カウンセラーさんからも感受性や共感力が強いと指摘されたほどである。

ただですら発達障害(ASD)を抱えて生きづらいって言うのに、その上でHSPも重なっていたとしたら、そりゃ鈍感な家族には珍獣にしか見えないわけだ。
実際、家族も私との接し方に困っている節がある。サバンナに生きる野生動物と限られた環境でしか生きられない珍獣では差がありすぎるのだろう。

私という繊細な珍獣が現代社会という弱肉強食のサバンナで淘汰されずに生き残るにはどうすれば良いのだろうか?
私は家族のようにサバンナの野生動物にも鈍感にもなれない。珍獣には珍獣の能力や強みを生かすしかないのだろう。

この鈍感な世の中で繊細さや感受性の鋭さが評価される場所を探そう。
それは広い砂漠の中でオアシスを探すようなものかもしれないが、少数派だからこそ多数派にない能力を活かすことが出来ると思いたい。
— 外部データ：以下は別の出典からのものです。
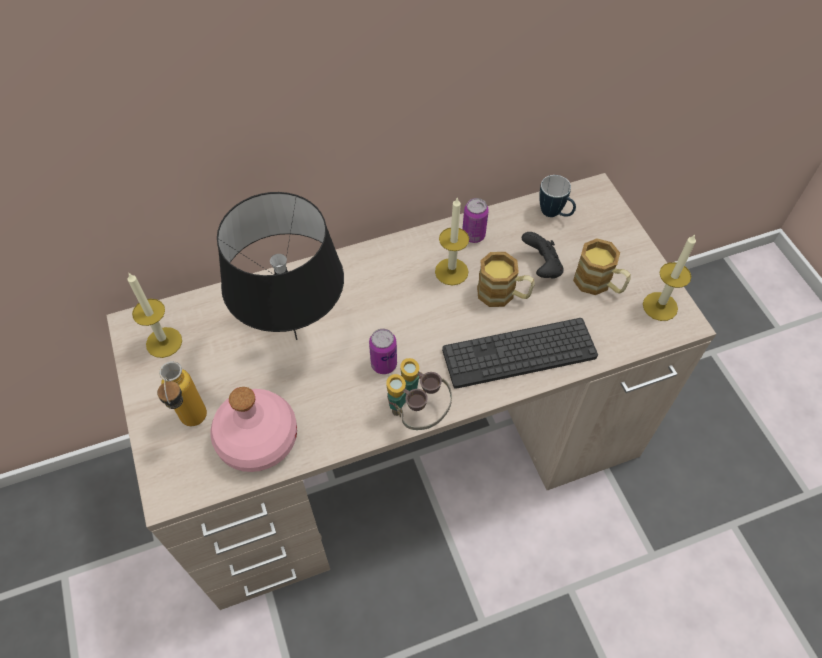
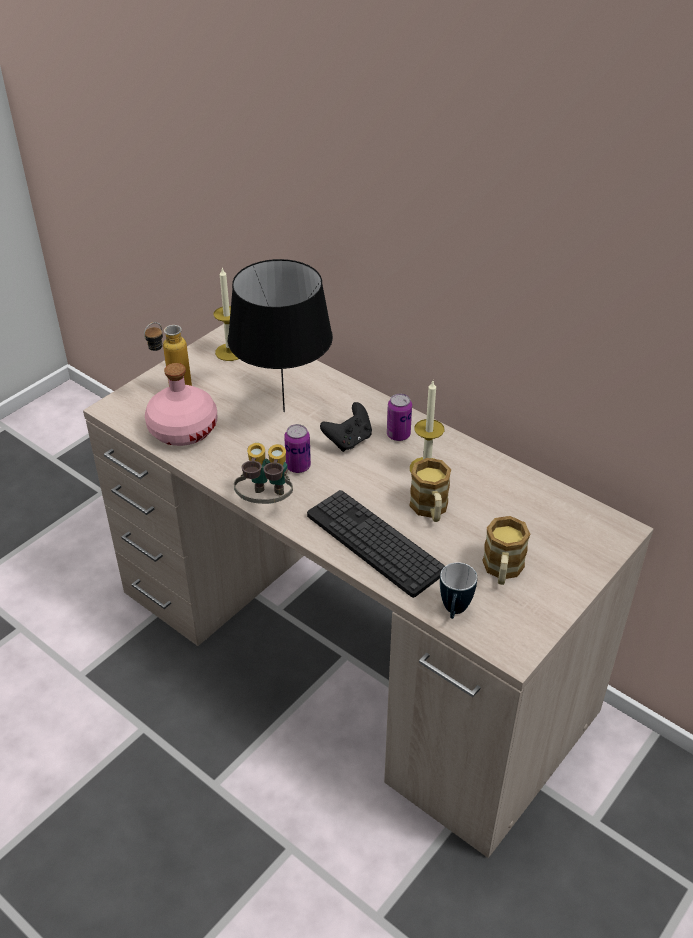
camera: 60 degrees right, 15 degrees down
can [462,198,489,243] -> can moved to [387,394,412,441]
black game controller [522,232,564,279] -> black game controller moved to [320,402,372,452]
mug [539,175,576,217] -> mug moved to [440,562,477,619]
candle [643,234,696,321] -> none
能力が活かせるなら、組織勤めでもフリーランスでもどちらでもいい。
私は過去のトラウマもあってか組織勤めが絶望的な状態であるが、恐れを癒すことで選択肢を増やしたいと思うようにはなってきている。

鈍感な世の中とはいえ、今の時代は多様性がうたわれている。
それが凶と出るか吉と出るかはまだまだ不明瞭だけど、珍獣にも生きやすい世の中になれば、結果的に社会も良くなると私は信じたいと思う。

この記事が気に入ったらサポートをしてみませんか?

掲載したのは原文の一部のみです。